FARMACI: EPOTEINA ALFA VIETATA PAZIENTI INSUFFICIENZA RENALE DA MINISTERO NUOVA CONTROINDICAZIONE

(ANSA) - ROMA, 3 DIC - E' vietato da ora in poi l'uso della epoetina-alfa (Eprex, Epoxitin e Globuren) somministrata in via sottocutanea nei pazienti con insufficienza renale cronica (in predialisi, dialisi peritoneale ed emodialisi) per evitare ogni rischio di anemie gravi legate a forme di aplasia pura delle cellule della serie rossa, cioé alla distruzione nel midollo osseo delle cellule progenitrici dei globuli rossi. Per questo, ha reso noto il ministero della Salute, tutti gli operatori sanitari riceveranno informazioni più dettagliate attraverso una lettera che verrà loro inviata dalle aziende titolari dei farmaci al termine della procedura urgente. "Questi sono tuttavia fin d'ora invitati - ha spiegato il ministero in una nota - ad informare i propri pazienti della modifica che il loro trattamento potrà subire, così come si invitano i pazienti a contattare i propri medici e i centri di trattamento". La decisione è stata presa dopo l'emergere di nuovi elementi sull'impiego dei prodotti. In due precedenti note (novembre 2001, luglio 2002) era già stata espressa la raccomandazione di non utilizzare la via di somministrazione sottocutanea in pazienti affetti da insufficienza renale cronica. Questo a seguito di segnalazioni sulla comparsa di aplasia pura delle cellule della serie rossa (PRCA),in questo tipo di pazienti utilizzando quella via di somministrazione.

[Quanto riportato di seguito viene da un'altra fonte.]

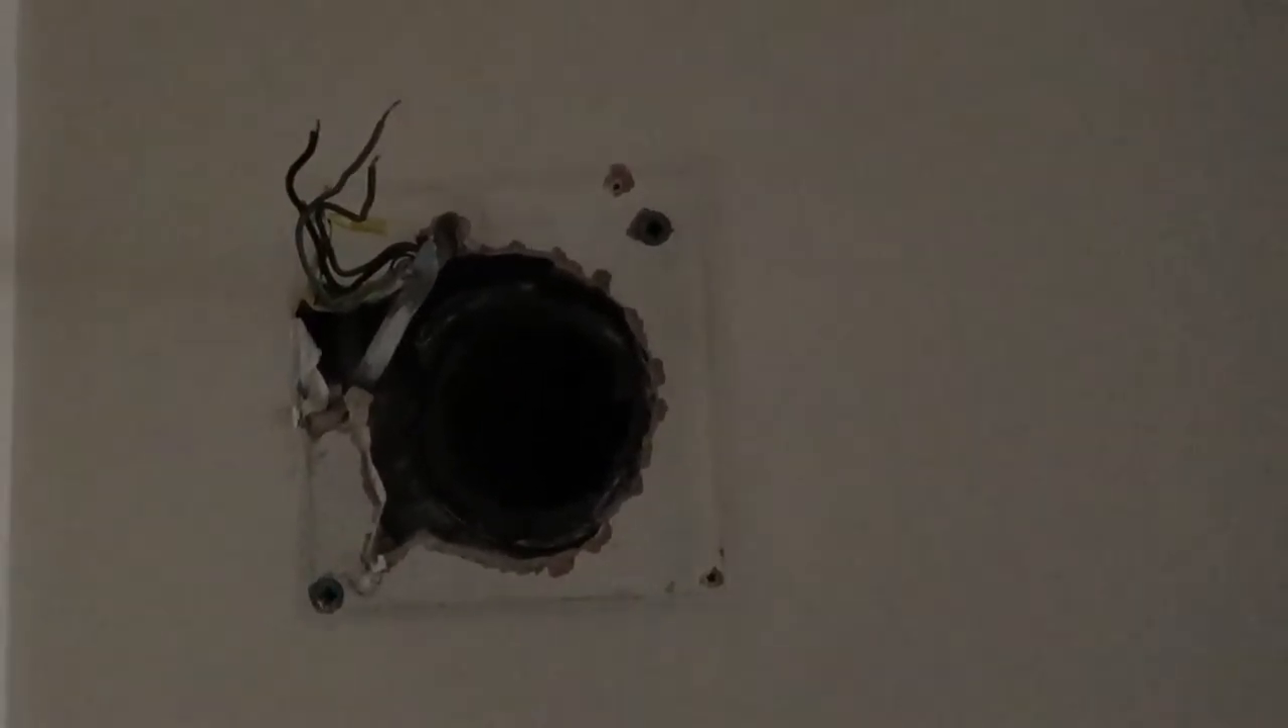I've already taken off the old extractor.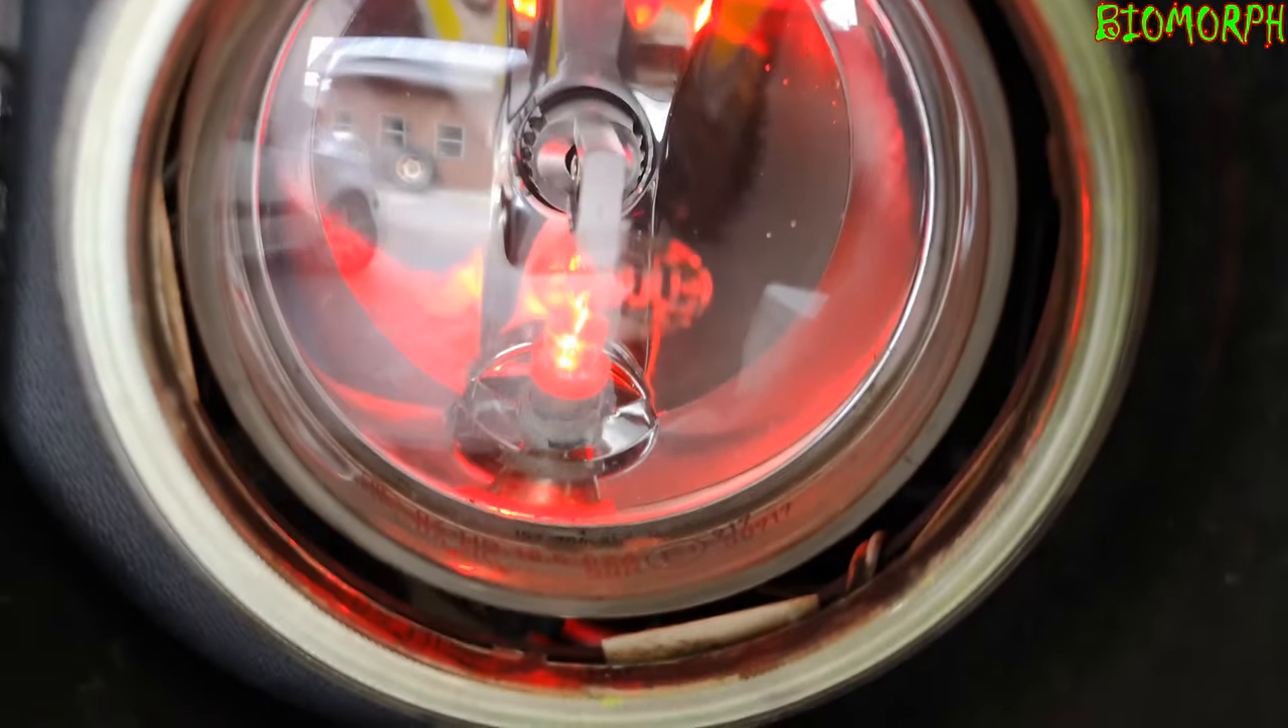So, ich habe jetzt mal die LEDs drin. Hier die rote.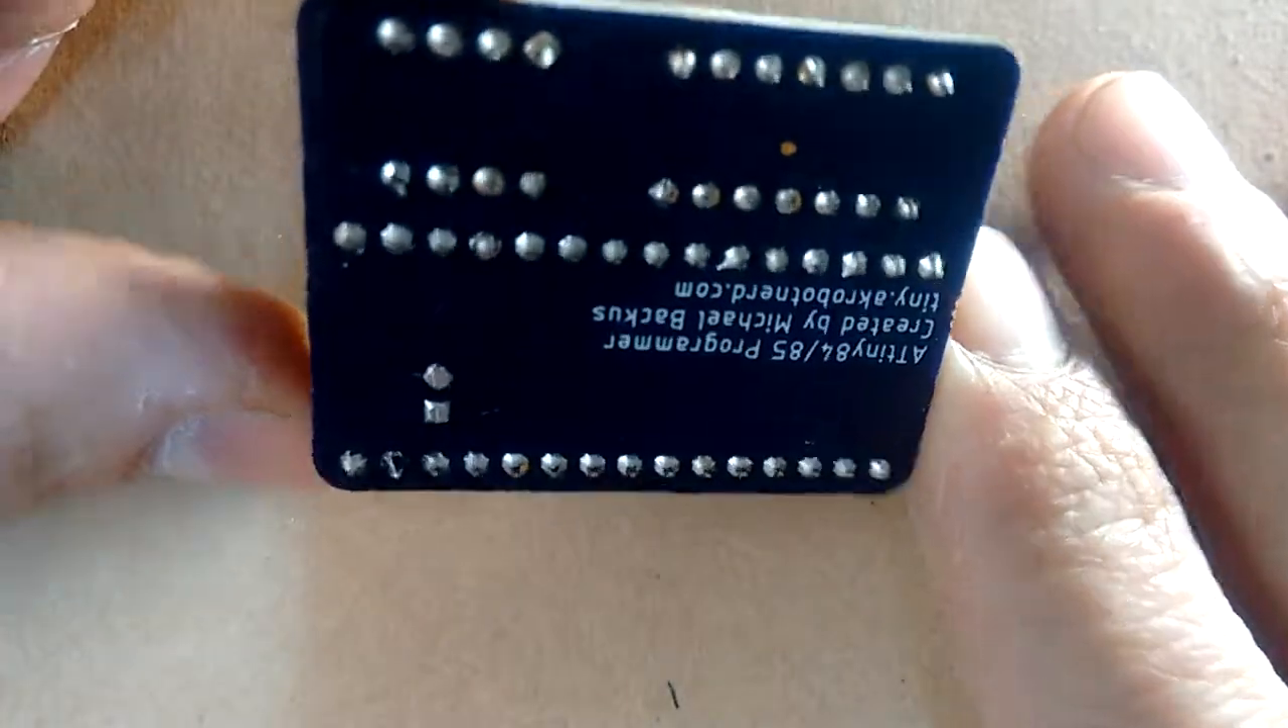Once you're all done soldering, your board should look something like this.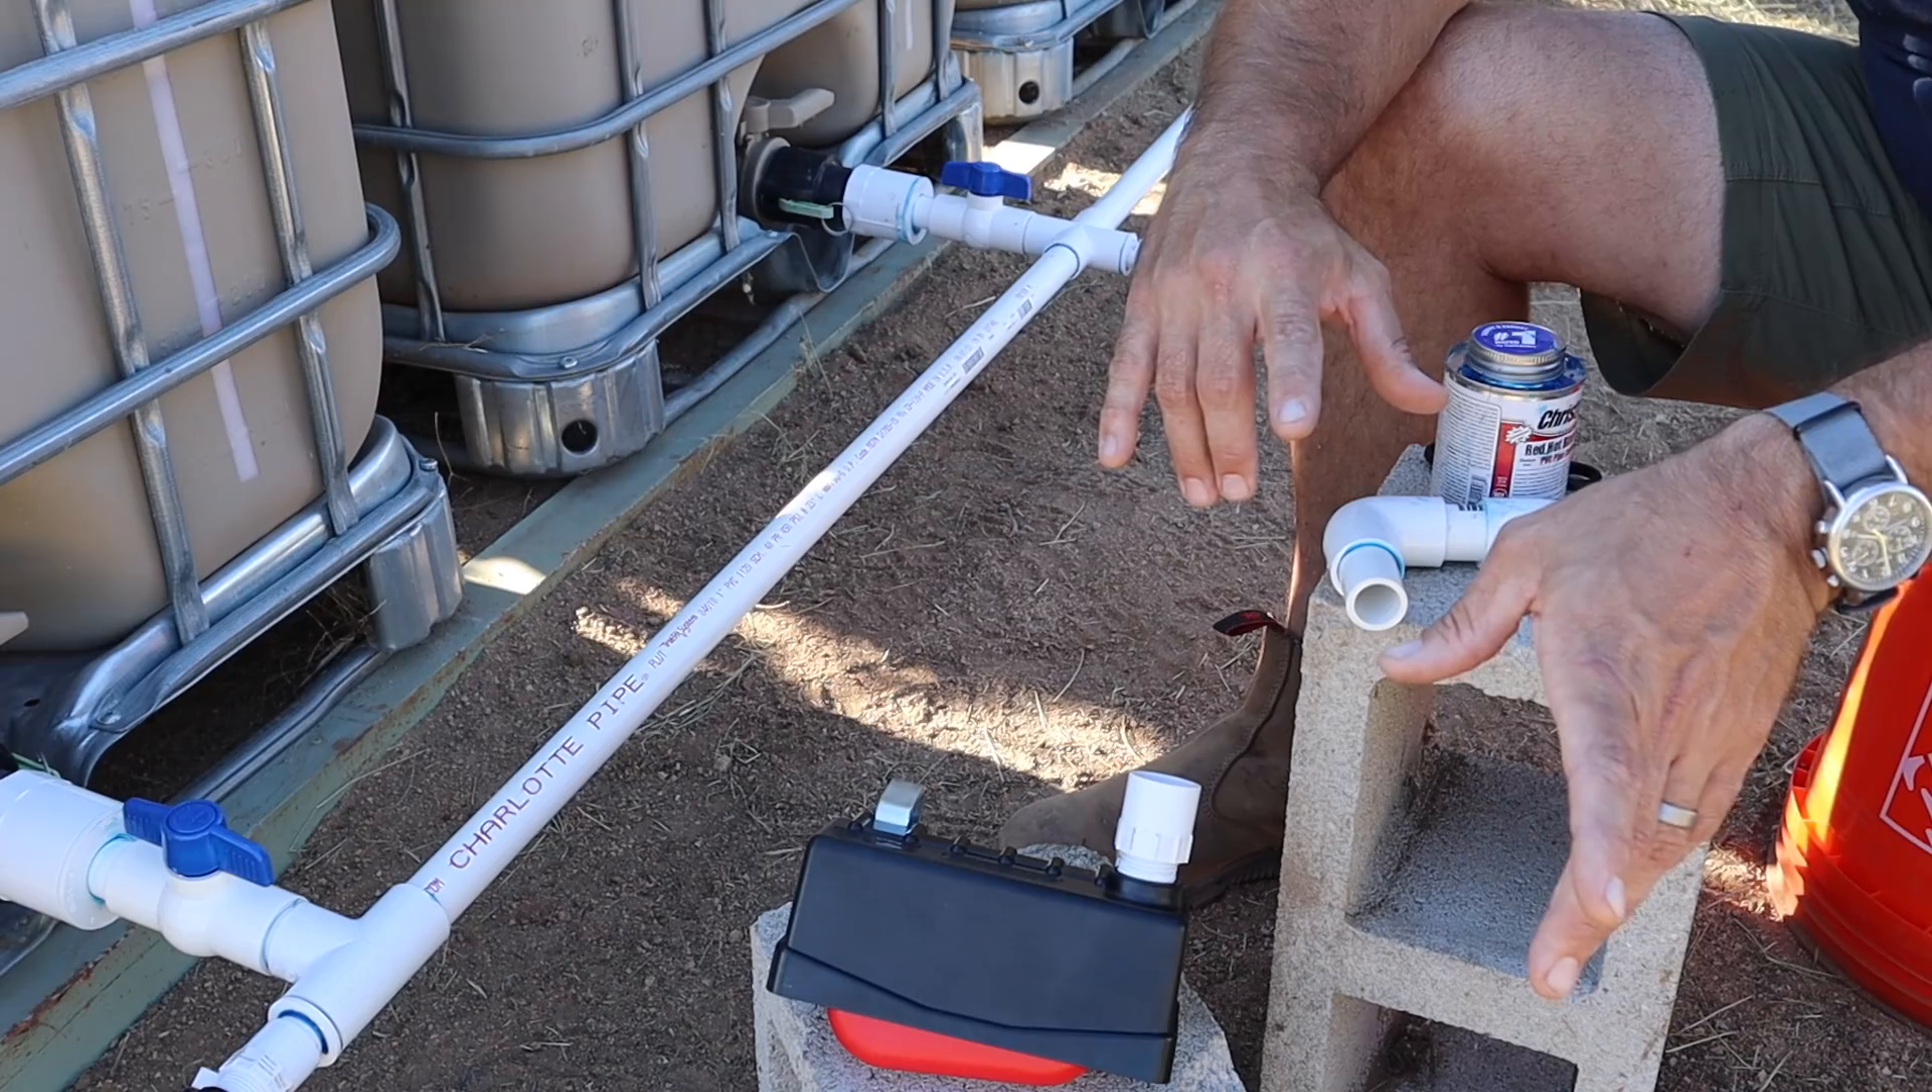So you just saw me link these IBC totes up with this PVC pipe and that will pretty much complete the supply side of this system.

A seguito di ulteriore discussione fra le Autorità Europee si è infine deciso di restringere ulteriormente l'uso di questi prodotti, tramutando la raccomandazione di cui sopra in una vera e propria controindicazione, riportata al paragrafo 4.3 del Riassunto delle Caratteristiche del Prodotto e nella sezione corrispondente del foglietto illustrativo. Pertanto l'uso sottocutaneo di prodotti a base epoetina-alfa in pazienti con Insufficienza renale cronica è da ora in poi una controindicazione assoluta. "Va sottolineato che tale ulteriore restrizione - ha anche precisato il ministero - non è stata determinata da un incremento delle segnalazioni di PRCA, bensì dalla necessità di adottare un provvedimento di sanità pubblica che renda pressoché certo l'abbandono della via di somministrazione sottocutanea nei pazienti affetti da IRC. Tale provvedimento non influenza in alcun modo l'uso della via sottocutanea nelle altre indicazioni approvate".